***** STORED DATA
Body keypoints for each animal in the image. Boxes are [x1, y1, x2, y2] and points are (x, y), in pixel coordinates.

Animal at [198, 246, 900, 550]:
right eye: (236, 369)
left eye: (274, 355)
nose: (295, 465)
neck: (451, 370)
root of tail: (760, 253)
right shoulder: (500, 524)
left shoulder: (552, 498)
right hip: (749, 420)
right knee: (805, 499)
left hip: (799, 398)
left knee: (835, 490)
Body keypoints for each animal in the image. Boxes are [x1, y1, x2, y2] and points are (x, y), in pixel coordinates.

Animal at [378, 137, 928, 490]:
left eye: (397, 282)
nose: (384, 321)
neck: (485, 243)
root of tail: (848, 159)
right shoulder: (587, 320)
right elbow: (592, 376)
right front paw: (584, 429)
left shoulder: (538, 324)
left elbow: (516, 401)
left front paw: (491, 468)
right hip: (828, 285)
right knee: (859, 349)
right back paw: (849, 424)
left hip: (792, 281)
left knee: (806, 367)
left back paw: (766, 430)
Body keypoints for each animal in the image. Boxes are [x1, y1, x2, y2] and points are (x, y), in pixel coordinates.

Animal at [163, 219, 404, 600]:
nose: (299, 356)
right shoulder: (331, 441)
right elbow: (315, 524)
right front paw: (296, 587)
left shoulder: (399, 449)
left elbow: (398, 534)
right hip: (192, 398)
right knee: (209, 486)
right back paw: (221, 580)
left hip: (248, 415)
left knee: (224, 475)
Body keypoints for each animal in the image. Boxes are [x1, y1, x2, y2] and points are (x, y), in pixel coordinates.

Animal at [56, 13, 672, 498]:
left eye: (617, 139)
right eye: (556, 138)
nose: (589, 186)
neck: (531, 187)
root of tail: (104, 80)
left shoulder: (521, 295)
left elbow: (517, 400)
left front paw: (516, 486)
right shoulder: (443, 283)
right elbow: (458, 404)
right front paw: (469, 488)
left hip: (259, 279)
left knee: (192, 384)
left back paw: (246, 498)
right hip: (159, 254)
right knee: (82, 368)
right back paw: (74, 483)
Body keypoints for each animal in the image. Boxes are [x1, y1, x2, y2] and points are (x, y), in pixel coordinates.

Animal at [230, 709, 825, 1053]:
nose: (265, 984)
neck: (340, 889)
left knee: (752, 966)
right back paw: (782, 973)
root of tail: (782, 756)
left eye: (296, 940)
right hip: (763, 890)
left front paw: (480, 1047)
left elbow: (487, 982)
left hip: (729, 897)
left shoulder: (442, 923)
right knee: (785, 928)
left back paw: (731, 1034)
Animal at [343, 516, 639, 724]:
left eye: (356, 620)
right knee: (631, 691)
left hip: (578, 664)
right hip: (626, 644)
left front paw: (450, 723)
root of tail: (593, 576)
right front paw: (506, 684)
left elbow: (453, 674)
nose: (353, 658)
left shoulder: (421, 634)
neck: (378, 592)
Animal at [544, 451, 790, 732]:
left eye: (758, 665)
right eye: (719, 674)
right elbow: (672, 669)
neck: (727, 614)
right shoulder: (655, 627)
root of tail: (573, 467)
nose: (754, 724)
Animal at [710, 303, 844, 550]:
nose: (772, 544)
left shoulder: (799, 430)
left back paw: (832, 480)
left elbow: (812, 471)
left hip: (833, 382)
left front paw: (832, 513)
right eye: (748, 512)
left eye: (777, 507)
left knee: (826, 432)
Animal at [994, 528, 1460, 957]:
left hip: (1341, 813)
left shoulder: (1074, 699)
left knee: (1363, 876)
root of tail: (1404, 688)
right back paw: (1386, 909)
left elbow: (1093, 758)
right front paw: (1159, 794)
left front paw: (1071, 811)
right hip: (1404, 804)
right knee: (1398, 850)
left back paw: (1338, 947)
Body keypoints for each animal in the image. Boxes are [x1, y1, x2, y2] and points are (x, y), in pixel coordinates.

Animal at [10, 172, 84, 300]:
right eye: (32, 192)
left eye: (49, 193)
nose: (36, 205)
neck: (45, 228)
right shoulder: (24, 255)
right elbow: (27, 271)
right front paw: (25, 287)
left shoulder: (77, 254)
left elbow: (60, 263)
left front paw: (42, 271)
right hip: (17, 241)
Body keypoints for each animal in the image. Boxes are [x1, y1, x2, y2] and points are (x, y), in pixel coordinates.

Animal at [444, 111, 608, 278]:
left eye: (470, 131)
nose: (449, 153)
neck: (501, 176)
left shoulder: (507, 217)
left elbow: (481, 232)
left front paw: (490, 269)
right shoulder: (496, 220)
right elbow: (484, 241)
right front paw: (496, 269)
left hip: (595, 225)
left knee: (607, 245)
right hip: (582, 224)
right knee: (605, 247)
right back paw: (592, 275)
**********
→ **EXERCISE**: Nothing but a number should be given: the tally of lines in the listing that contain "neck".

→ **RESPONSE BELOW**: 8